The thing that is sticking out the most besides the lack of affordable coverage guaranteed (which there really isn't any at all in its current form) is this excise tax tax on families, a campaign policy that John McCain was ripped big time for in regards to how nutty and absurd it really was.
The harm this bill will do thanks to the excise tax on employer-provided insurance benefits is enormous. The health care bill is designed with the goal of making millions of middle class Americans’ health insurance coverage much worse. That is not a bug, it is a feature.

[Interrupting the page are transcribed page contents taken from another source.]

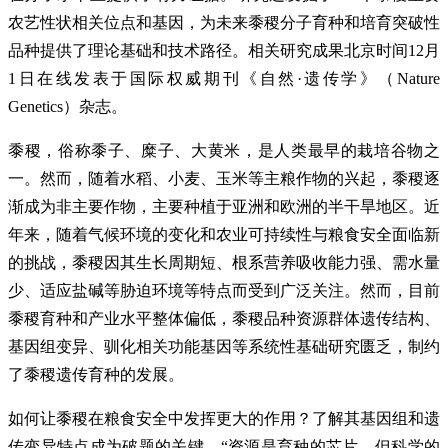
农艺性状相关位点和基因，为未来黍稷分子育种和培育突破性
品种提供了理论基础和技术路径。相关研究成果北京时间12月
1日在线发表于国际权威期刊《自然·遗传学》（Nature
Genetics）杂志。
黍稷，俗称黍子、糜子、大黄米，是人类最早的栽培谷物之
一。然而，随着水稻、小麦、玉米等主粮作物的兴起，黍稷逐
渐成为非主要作物，主要种植于亚洲和欧洲的半干旱地区。近
年来，随着气候环境的变化和农业可持续性与粮食安全面临新
的挑战，黍稷因其生长周期短、根系营养吸收能力强、需水量
少、适应盐碱等胁迫环境等特点而受到广泛关注。然而，目前
黍稷育种和产业水平整体偏低，黍稷品种资源群体遗传结构、
基因组变异、驯化相关功能基因等系统性基础研究匮乏，制约
了黍稷遗传育种的发展。
如何让黍稷在粮食安全中发挥更大的作用？了解其基因组和遗
传变异特点成为破题的关键。“资源是育种的芯片，但科学的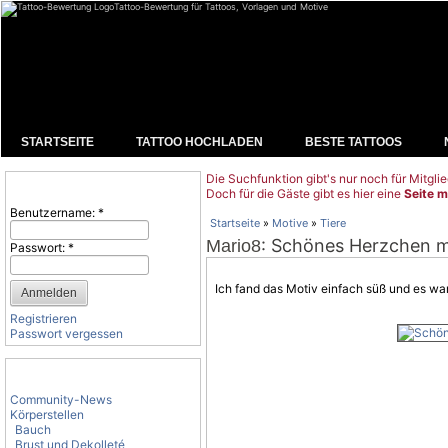
Tattoo-Bewertung für Tattoos, Vorlagen und Motive
STARTSEITE
TATTOO HOCHLADEN
BESTE TATTOOS
Die Suchfunktion gibt's nur noch für Mitglie
Benutzeranmeldung
Doch für die Gäste gibt es hier eine
Seite m
Benutzername:
*
Startseite
»
Motive
»
Tiere
: Schönes Herzchen m
Mario8
Passwort:
*
Ich fand das
Motiv
einfach süß und es war
Registrieren
Passwort vergessen
Tattoo-Kategorien
Community-News
Körperstellen
Bauch
Brust und Dekolleté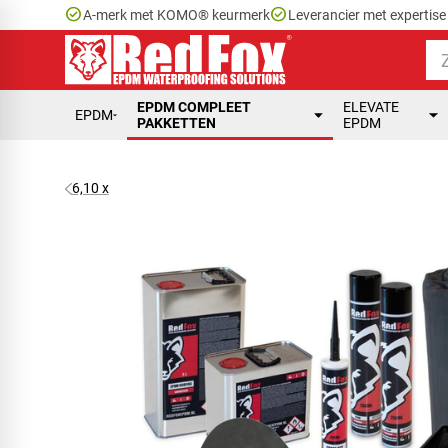
check_circle
check_circle
A-merk met KOMO® keurmerk
Leverancier met expertis
EPDM COMPLEET
ELEVATE
EPDM
PAKKETTEN
EPDM
6,10 x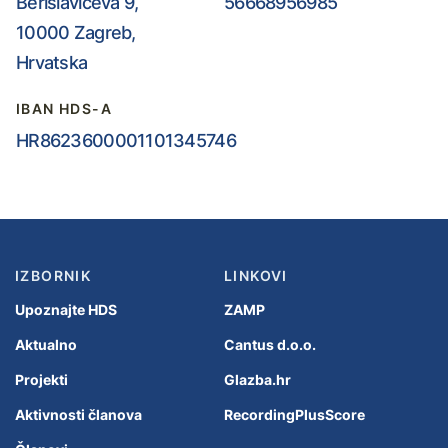
Berislavićeva 9,
56668956985
10000 Zagreb,
Hrvatska
IBAN HDS-A
HR8623600001101345746
IZBORNIK
LINKOVI
Upoznajte HDS
ZAMP
Aktualno
Cantus d.o.o.
Projekti
Glazba.hr
Aktivnosti članova
RecordingPlusScore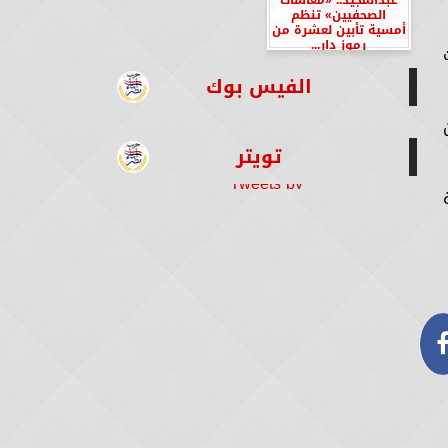
الصحفيين» تنظم
أمسية تأبين لعشرة من
رموز دار...
الفيس بوك
تويتر
Tweets by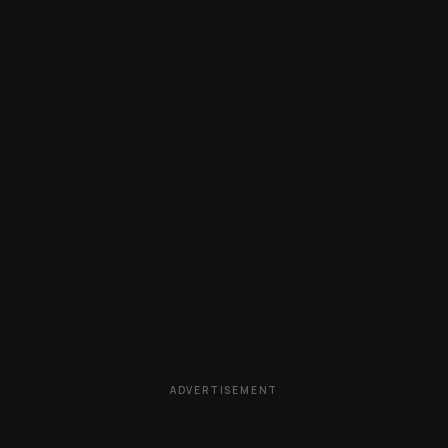
ADVERTISEMENT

The excise tax is meant to force your employer to cut back your insurance benefits, reduce your coverage, and increase your co-pays and deductibles. This is not the conclusion of partisan think tanks, bloggers, or activists, this is the conclusion of the non-partisan Congressional Budget Office (CBO) and the Center for Medicare and Medicaid Services (CMS). They CBO concluded:[
A]n estimated 19 percent of workers with employment-based coverage would be affected by the excise tax in that year [2016]. Those individuals who kept their high-premium policies would pay a higher premium than under current law, with the difference in premiums roughly equal to the amount of the tax. However, CBO and JCT estimate that most people would avoid the cost of the excise tax by enrolling in plans that had lower premiums; those reductions would result from choosing plans that either pay a smaller share of covered health care costs (which would reduce premiums directly as well as indirectly by leading to less use of covered medical services), manage benefits more tightly, or cover fewer services.
Now unless employers will be willing to say, "I don't give a damn about this tax, I will still pay for quality health insurance for my workers,", your coverage from your employer in a middle class level (and maybe more) will get worse because of this key terrible characteristic of this bill.

Yet somehow, a terrific guy like Paul Krugman isn't getting into the heart of why he says this Senate bill is "seriously flawed", but yet wants it passed.

The facts just don't lead me to support a Senate bill that has some many problems in it for me. And it will be hard for the House bill to even stand up for it, especially with how the Stupak one is screaming to hijack the bill with his craziness.